July 18 marked the 100th anniversary of the birth of John H. Glenn Jr., a true American hero and icon, who was born in and grew up in nearby Cambridge and New Concord, respectively.

Glenn, who passed away in 2016, was a highly decorated fighter pilot, serving in the U.S. military during World War II and the Korean War, but is best know as the first American astronaut to orbit the Earth, on Feb. 20, 1962, which he did three times in his Mercury capsule, which bested Russian cosmonaut Yuri A. Gargarian, who had orbited the Earth one time on April 12, 1961. As a result of Glenn’s monumental achievement, the United States assumed the undisputed lead in the very critical space race over our arch-rival, the Soviet Union, which was never relinquished.
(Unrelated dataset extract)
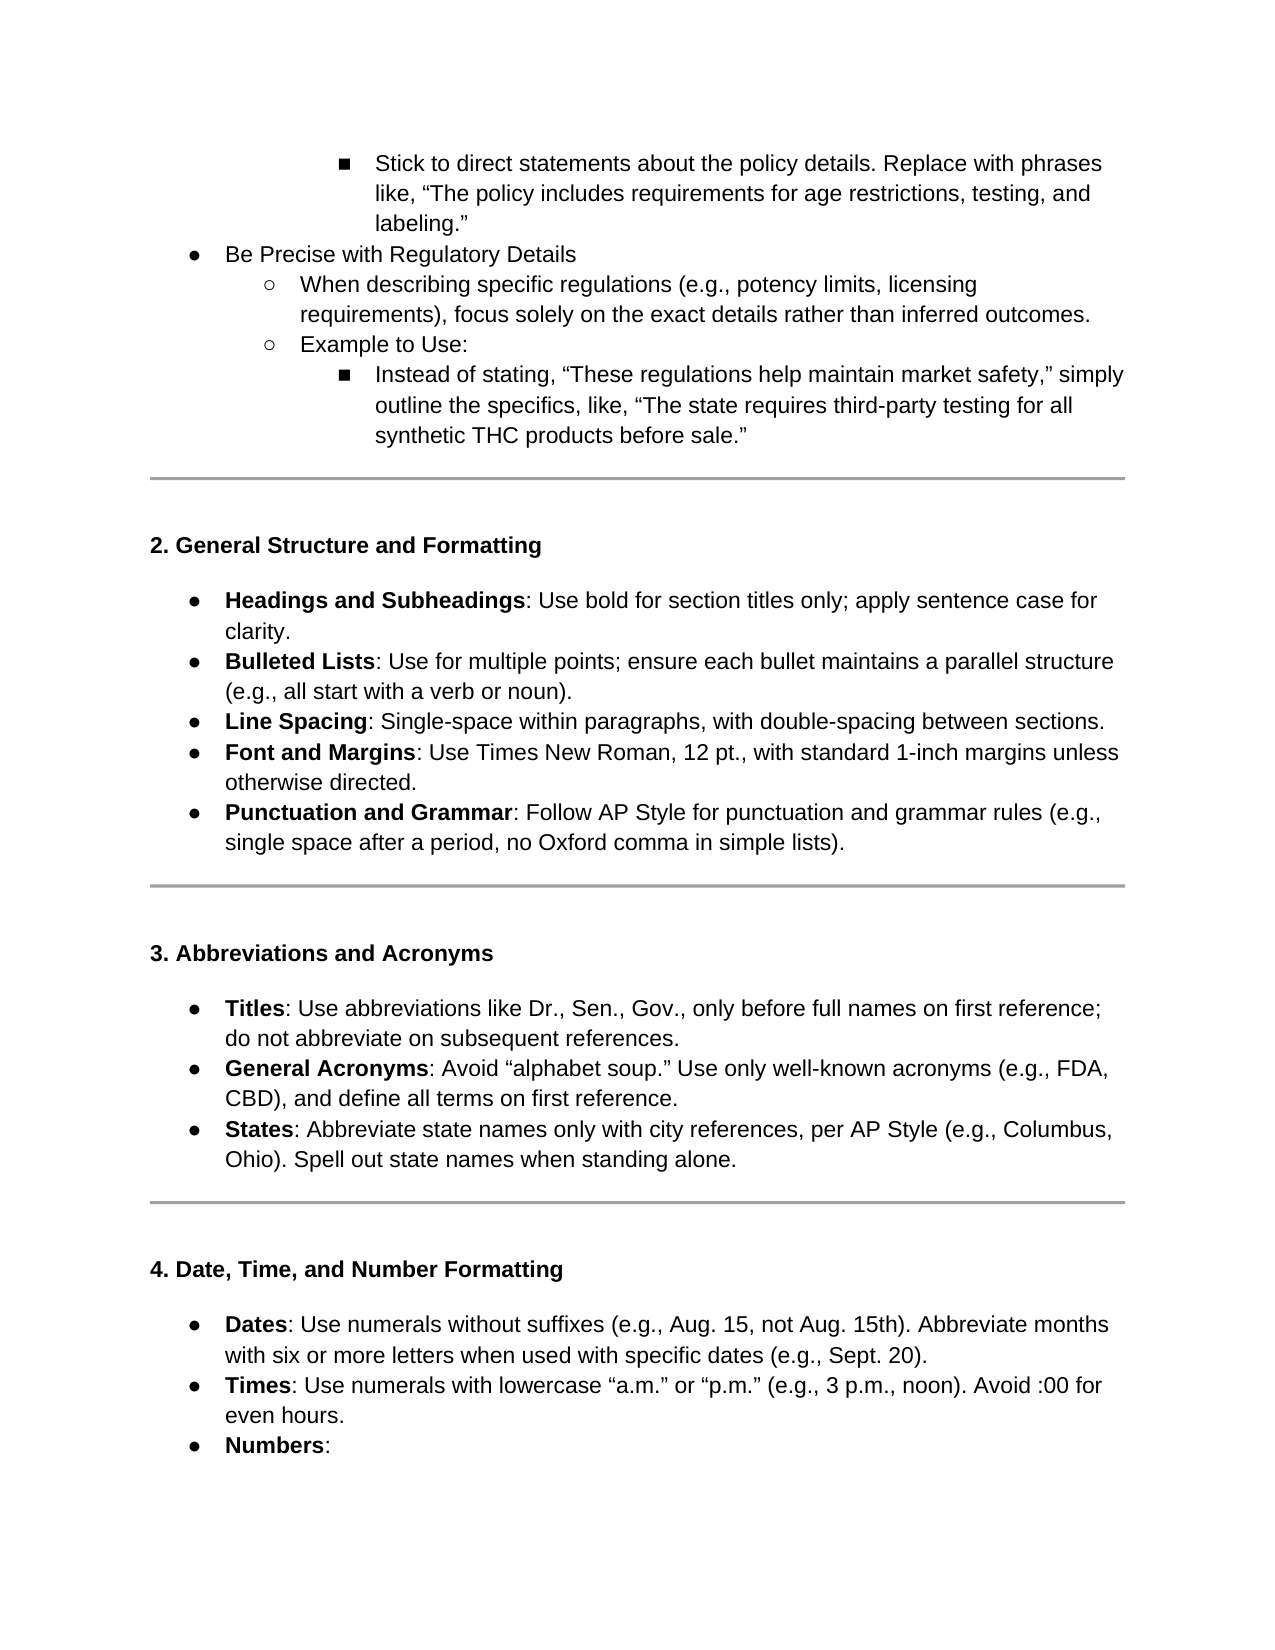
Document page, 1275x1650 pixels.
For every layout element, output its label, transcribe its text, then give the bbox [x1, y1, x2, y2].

In addition, Glenn, as a jet airplane pilot, set the cross-country speed record for traveling at a rate of 725 miles per hour.

In 1998, Glenn made a return flight into space in order to help determine the impact space travel might have on older individuals.

In 1974, Glenn was elected to serve his home state of Ohio in the United States Senate, a seat he admiredly held with distinction until his retirement 28 years later.

Glenn is, without question, one of the greatest Ohioans, and Americans, of all time, who helped make our state, our nation and the world all the better.

I applaud the members of the Ohio House of Representatives for their passing of a recent resolution to formally request the Congress to posthumously award Glenn and his cherished wife, Annie, who died in 2020 at the age of 100, the Congressional Gold Medal, a tribute that I feel would be very appropriate and a fitting tribute to honor the lives and the outstanding achievements of these two great Americans.